* Work instruction: In the copy, every record below must appear exactly as given, and no picture may appear.

* Data records:
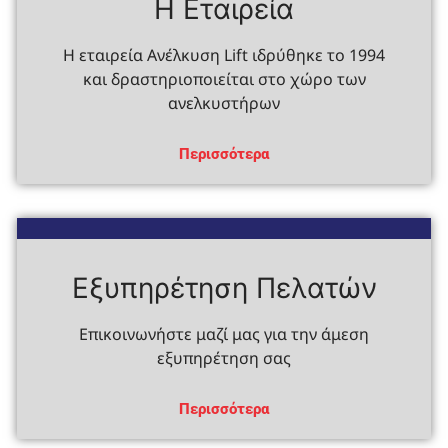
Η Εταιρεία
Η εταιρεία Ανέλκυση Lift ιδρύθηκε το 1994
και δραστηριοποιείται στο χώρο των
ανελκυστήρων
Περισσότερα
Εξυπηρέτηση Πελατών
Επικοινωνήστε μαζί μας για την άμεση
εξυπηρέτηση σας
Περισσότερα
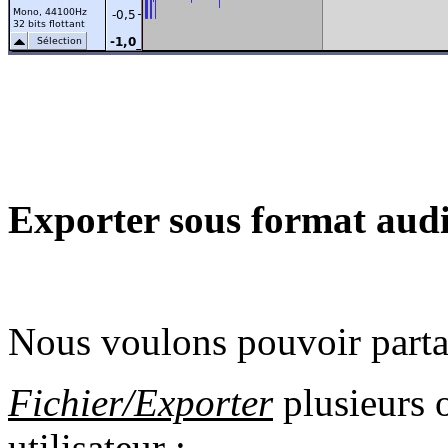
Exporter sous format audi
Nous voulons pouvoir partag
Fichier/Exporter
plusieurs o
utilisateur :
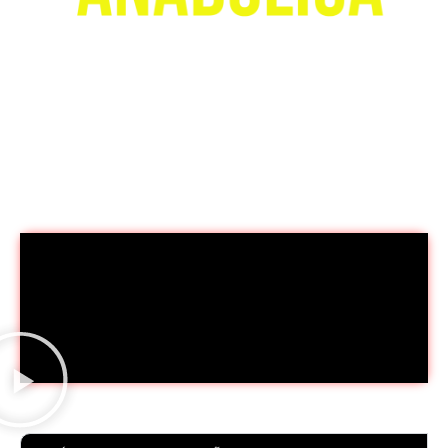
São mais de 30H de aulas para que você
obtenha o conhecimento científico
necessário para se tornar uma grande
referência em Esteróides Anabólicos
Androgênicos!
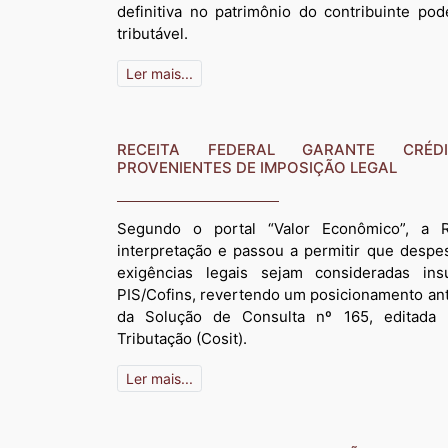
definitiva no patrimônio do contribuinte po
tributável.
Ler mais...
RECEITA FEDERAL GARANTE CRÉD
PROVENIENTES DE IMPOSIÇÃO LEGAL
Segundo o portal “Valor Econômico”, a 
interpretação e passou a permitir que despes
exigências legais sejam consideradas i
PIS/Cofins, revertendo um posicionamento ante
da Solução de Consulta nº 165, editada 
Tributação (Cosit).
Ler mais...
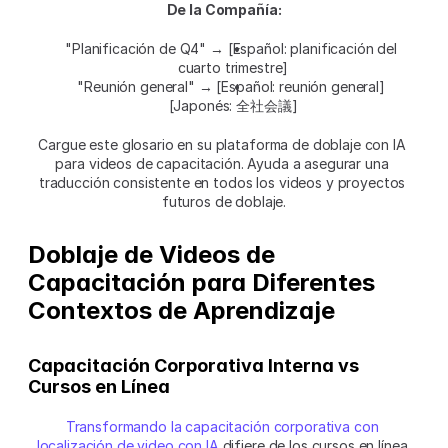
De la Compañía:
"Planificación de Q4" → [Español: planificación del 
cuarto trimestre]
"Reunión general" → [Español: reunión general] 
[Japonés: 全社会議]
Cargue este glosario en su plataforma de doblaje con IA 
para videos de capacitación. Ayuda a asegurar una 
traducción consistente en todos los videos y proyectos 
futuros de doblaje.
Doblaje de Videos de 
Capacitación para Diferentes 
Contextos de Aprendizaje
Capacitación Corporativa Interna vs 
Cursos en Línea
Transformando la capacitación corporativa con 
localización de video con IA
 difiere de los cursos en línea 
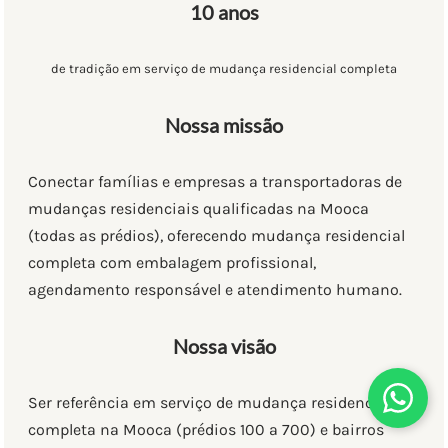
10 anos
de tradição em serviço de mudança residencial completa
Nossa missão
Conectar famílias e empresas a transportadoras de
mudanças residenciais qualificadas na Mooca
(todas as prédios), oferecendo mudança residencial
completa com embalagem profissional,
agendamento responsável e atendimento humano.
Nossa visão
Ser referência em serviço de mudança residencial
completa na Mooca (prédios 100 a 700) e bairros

* Answer box:
Η Εταιρεία
Η εταιρεία Ανέλκυση Lift ιδρύθηκε το 1994
και δραστηριοποιείται στο χώρο των
ανελκυστήρων
Περισσότερα
Εξυπηρέτηση Πελατών
Επικοινωνήστε μαζί μας για την άμεση
εξυπηρέτηση σας
Περισσότερα
Exporter sous format audi
Nous voulons pouvoir partag
Fichier/Exporter
plusieurs o
utilisateur :
São mais de 30H de aulas para que você
obtenha o conhecimento científico
necessário para se tornar uma grande
referência em Esteróides Anabólicos
Androgênicos!
definitiva no patrimônio do contribuinte po
tributável.
Ler mais...
RECEITA FEDERAL GARANTE CRÉD
PROVENIENTES DE IMPOSIÇÃO LEGAL
Segundo o portal “Valor Econômico”, a 
interpretação e passou a permitir que despes
exigências legais sejam consideradas i
PIS/Cofins, revertendo um posicionamento ante
da Solução de Consulta nº 165, editada 
Tributação (Cosit).
Ler mais...
De la Compañía:
"Planificación de Q4" → [Español: planificación del 
cuarto trimestre]
"Reunión general" → [Español: reunión general] 
[Japonés: 全社会議]
Cargue este glosario en su plataforma de doblaje con IA 
para videos de capacitación. Ayuda a asegurar una 
traducción consistente en todos los videos y proyectos 
futuros de doblaje.
Doblaje de Videos de 
Capacitación para Diferentes 
Contextos de Aprendizaje
Capacitación Corporativa Interna vs 
Cursos en Línea
Transformando la capacitación corporativa con 
localización de video con IA
 difiere de los cursos en línea 
10 anos
de tradição em serviço de mudança residencial completa
Nossa missão
Conectar famílias e empresas a transportadoras de
mudanças residenciais qualificadas na Mooca
(todas as prédios), oferecendo mudança residencial
completa com embalagem profissional,
agendamento responsável e atendimento humano.
Nossa visão
Ser referência em serviço de mudança residencial
completa na Mooca (prédios 100 a 700) e bairros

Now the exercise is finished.